Salmond reveals last legislation programme before independence vote

3 Sep 13
First Minister Alex Salmond has today unveiled his final legislative programme ahead of next year’s independence referendum.

By Keith Aitken in Edinburgh | 3 September 2013

First Minister Alex Salmond has today unveiled his final legislative programme ahead of next year’s independence referendum.

Key elements in the 13-bill programme include a Community Empowerment and Renewal Bill to give local people a right to take ownership of public land and buildings and affording them a bigger say on local service delivery.

Proposals to end the council house right-to-buy scheme, and the creation of an arms-length statutory body to take charge of new fiscal powers coming to Scotland under the 2012 Scotland Act, are also included in the programme.

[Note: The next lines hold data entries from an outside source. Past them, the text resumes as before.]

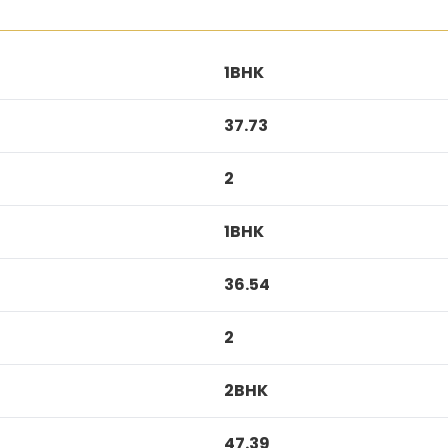
1BHK
37.73
2
1BHK
36.54
2
2BHK
47.39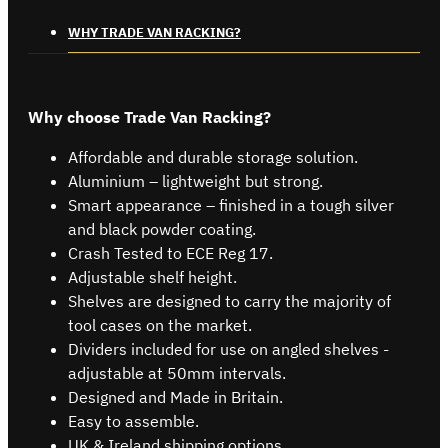
WHY TRADE VAN RACKING?
Why choose Trade Van Racking?
Affordable and durable storage solution.
Aluminium – lightweight but strong.
Smart appearance – finished in a tough silver
and black powder coating.
Crash Tested to ECE Reg 17.
Adjustable shelf height.
Shelves are designed to carry the majority of
tool cases on the market.
Dividers included for use on angled shelves -
adjustable at 50mm intervals.
Designed and Made in Britain.
Easy to assemble.
UK & Ireland shipping options.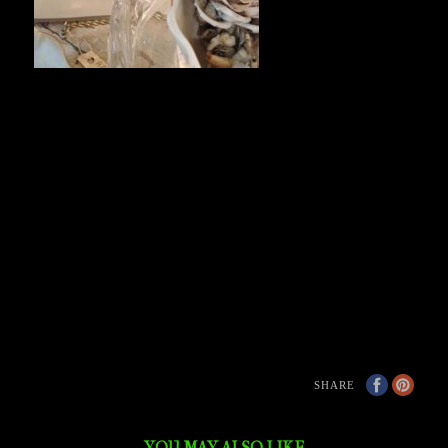
SHARE
YOU MAY ALSO LIKE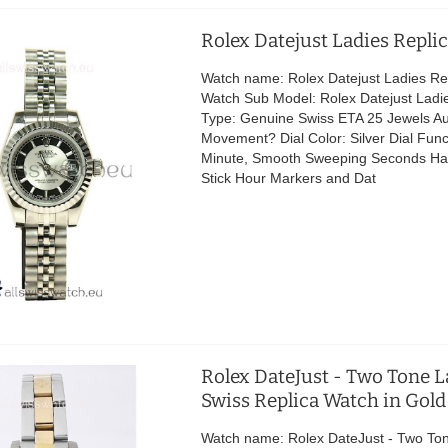
Rolex Datejust Ladies Repli
Watch name: Rolex Datejust Ladies Re
Watch Sub Model: Rolex Datejust Lad
Type: Genuine Swiss ETA 25 Jewels A
Movement? Dial Color: Silver Dial Func
Minute, Smooth Sweeping Seconds H
Stick Hour Markers and Dat
Rolex DateJust - Two Tone L
Swiss Replica Watch in Gold
Watch name: Rolex DateJust - Two To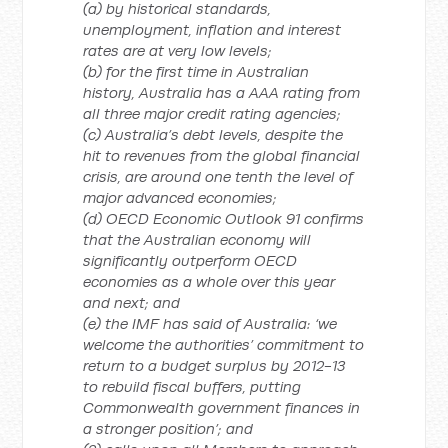
(a) by historical standards,
unemployment, inflation and interest
rates are at very low levels;
(b) for the first time in Australian
history, Australia has a AAA rating from
all three major credit rating agencies;
(c) Australia’s debt levels, despite the
hit to revenues from the global financial
crisis, are around one tenth the level of
major advanced economies;
(d) OECD Economic Outlook 91 confirms
that the Australian economy will
significantly outperform OECD
economies as a whole over this year
and next; and
(e) the IMF has said of Australia: ‘we
welcome the authorities’ commitment to
return to a budget surplus by 2012-13
to rebuild fiscal buffers, putting
Commonwealth government finances in
a stronger position’; and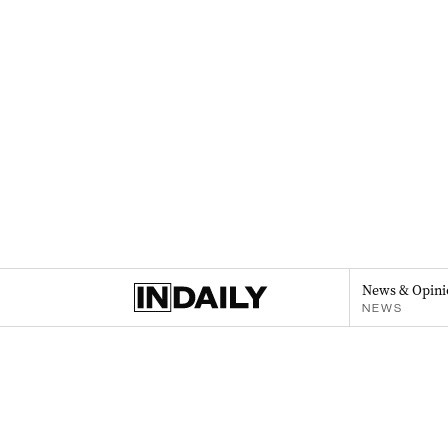
News & Opini
NEWS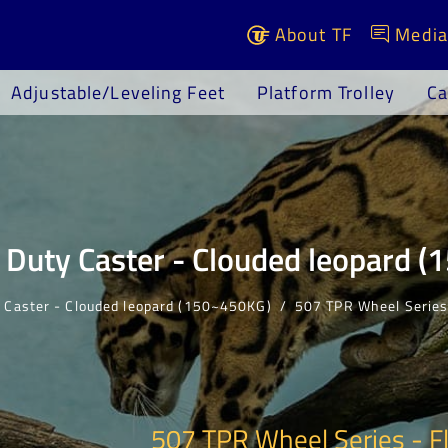
About TF
Media
Adjustable/Leveling Feet
Platform Trolley
Ca
Duty Caster - Clouded leopard 
 Caster - Clouded leopard (150~450KG)
507 TPR Wheel Serie
507 TPR Wheel Series - F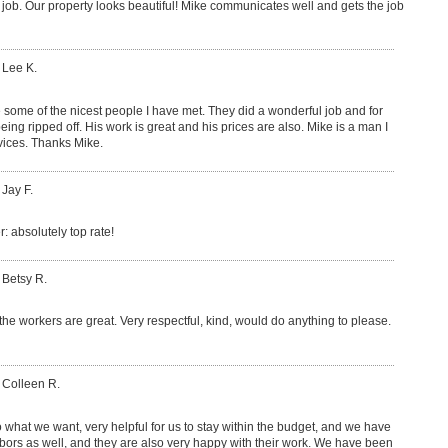
 job. Our property looks beautiful! Mike communicates well and gets the job
 Lee K.
 some of the nicest people I have met. They did a wonderful job and for
being ripped off. His work is great and his prices are also. Mike is a man I
rvices. Thanks Mike.
 Jay F.
 absolutely top rate!
 Betsy R.
 the workers are great. Very respectful, kind, would do anything to please.
 Colleen R.
o what we want, very helpful for us to stay within the budget, and we have
bors as well, and they are also very happy with their work. We have been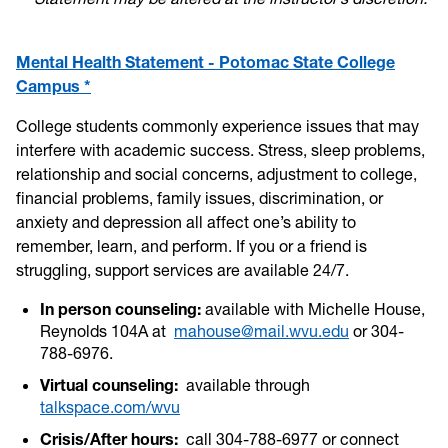
Mental Health Statement - Potomac State College
Campus *
College students commonly experience issues that may
interfere with academic success. Stress, sleep problems,
relationship and social concerns, adjustment to college,
financial problems, family issues, discrimination, or
anxiety and depression all affect one’s ability to
remember, learn, and perform. If you or a friend is
struggling, support services are available 24/7.
In person counseling:
available with Michelle House,
Reynolds 104A at
mahouse@mail.wvu.edu
or 304-
788-6976.
Virtual counseling:
available through
talkspace.com/wvu
Crisis/After hours:
call 304-788-6977 or connect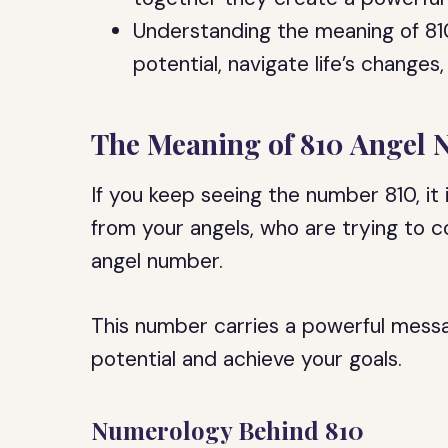
Understanding the meaning of 81
potential, navigate life’s changes,
The Meaning of 810 Angel
If you keep seeing the number 810, it 
from your angels, who are trying to 
angel number.
This number carries a powerful messag
potential and achieve your goals.
Numerology Behind 810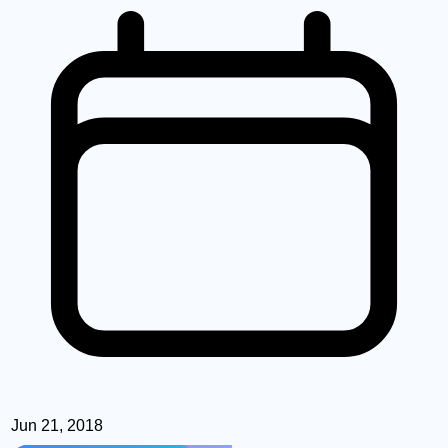
Jun 21, 2018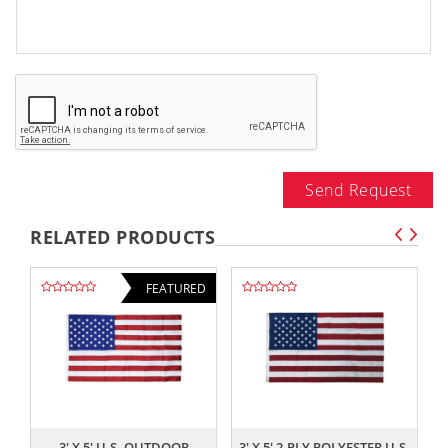
Send Request
RELATED PRODUCTS
FEATURED
,,
,,
3' X 5' U.S. OUTDOOR
3' X 5' 2-PLY POLYESTER U.S.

The Scottish Government’s Scottish Welfare Fund, which is spending £33m this year to support vulnerable families, will be put on a statutory basis – one of a number of measures, Salmond said, taken to mitigate the UK coalition’s welfare cuts.

Other measures in Salmond’s seventh programme since taking office in 2007 include measures to end the need for corroboration in some criminal trials, and moves to restrict lap-dancing and strip clubs. Tighter controls over air guns are also plans, and Scotland’s own food standards authority will be established to take the place of the UK agency.

Bills to legalise same-sex marriage and to end automatic early release of certain categories of prisoner are among several that have begun their parliamentary process, and which ministers are now looking to see safely into law.

The new tax authority, Revenue Scotland, already exists in shell form as a department of the Scottish Government, but legislation will formalise it as a stand-alone statutory body, responsible for collecting a new property tax, which replaces stamp duty, and a Scottish landfill tax.

The major fiscal power devolved by the Scotland Act, Holyrood’s right from 2016 to set a Scottish level for basic rate Income Tax above 10p, will continue to be administered by Revenue & Customs – unless Scotland votes next year for independence.

Salmond went to some length to detail, not just the coming programme, but the Scottish Parliament’s past achievements, such as free higher education and NHS prescriptions, and to range them against Westminster austerity measures, like the bedroom tax.

The contrast and the choice facing the Scottish people next year could not be clearer,’ he claimed.

‘One thing which the record of this Parliament shows – which we should all agree on – is that it is better to decide things for ourselves than to have others decide for us,’ Salmond said. ‘In my view the logic of that, completing the powers of the Parliament: that is independence. And that is what people will vote for in 380 days’ time.’

But Labour’s Johann Lamont called it ‘an unambitious, lacklustre and moribund programme’ which showed that the Scottish National Party was putting Scotland ‘on pause’ to concentrate on its own independence agenda. ‘We no longer have a government – we have a campaign,’ she claimed.